Competitive Multitasking Sampling With Deep Reinforcement Learning for Surrogate-Assisted Constrained Multiobjective Optimization
提出一种竞争性多任务采样框架,通过深度强化学习选择三种互补采样子任务,在代理辅助进化优化中平衡可行解与不可行解的采样,提升昂贵约束多目标优化问题的求解效果。
When solving expensive constrained multiobjective optimization problems by surrogate-assisted evolutionary algorithms, the evolutionary sampling method is utilized to select valuable candidate solutions for expensive evaluations, therefore playing a vital role. Most existing sampling methods always prioritize feasible solutions over infeasible solutions during the whole evolutionary process. However, sampling infeasible solutions in some cases can not only provide search directions but also enhance diversity. To tackle this issue, a novel competitive multitasking sampling-based framework is proposed. Specifically, three complementary sampling subtasks are constructed: constraint-prioritized subtask, objective-constraint equivalence subtask, and objective-prioritized subtask. The main task is to find the constrained Pareto front.

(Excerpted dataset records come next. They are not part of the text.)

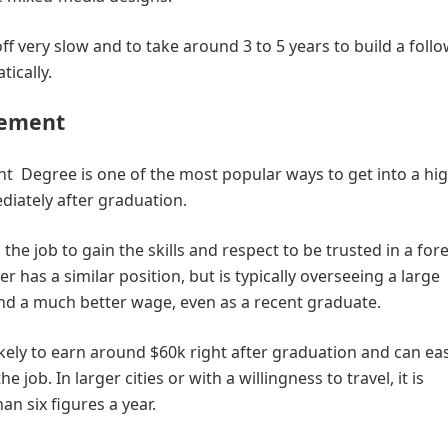
off very slow and to take around 3 to 5 years to build a follo
tically.
gement
Degree is one of the most popular ways to get into a hig
diately after graduation.
the job to gain the skills and respect to be trusted in a fo
 has a similar position, but is typically overseeing a large
nd a much better wage, even as a recent graduate.
ely to earn around $60k right after graduation and can eas
e job. In larger cities or with a willingness to travel, it is
n six figures a year.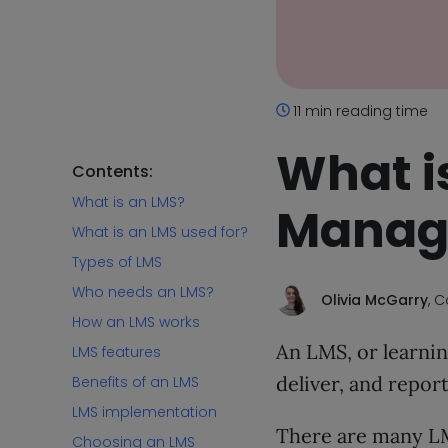
11 min reading time
What i
Contents:
What is an LMS?
Manag
What is an LMS used for?
Types of LMS
Who needs an LMS?
Olivia McGarry
, 
How an LMS works
An LMS, or learnin
LMS features
deliver, and repor
Benefits of an LMS
LMS implementation
There are many LM
Choosing an LMS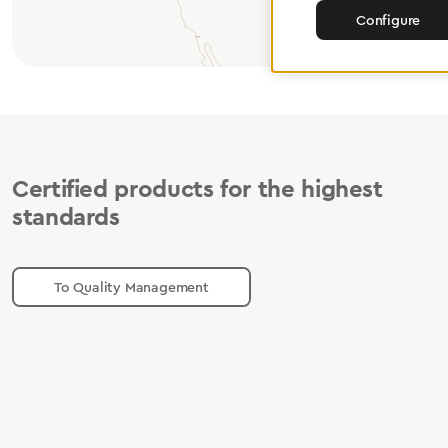
Configure
Certified products for the highest
standards
To Quality Management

Different sampling subtasks exhibit different performances on various expensive problems. During each iteration, one of the sampling subtasks is selected by hierarchical deep reinforcement learning technique. This technique can effectively learn the relationship between the environmental states and the performances of different subtasks. Based on the selected subtask, the candidate points are generated via surrogate-assisted evolution. Subsequently, after these points undergo expensive evaluations, they can be regarded as knowledge and transferred to both the subtasks and the main task. Experimental results on three benchmark test suites and a real-world application have demonstrated the framework’s superiority over other state-of-the-art competitors.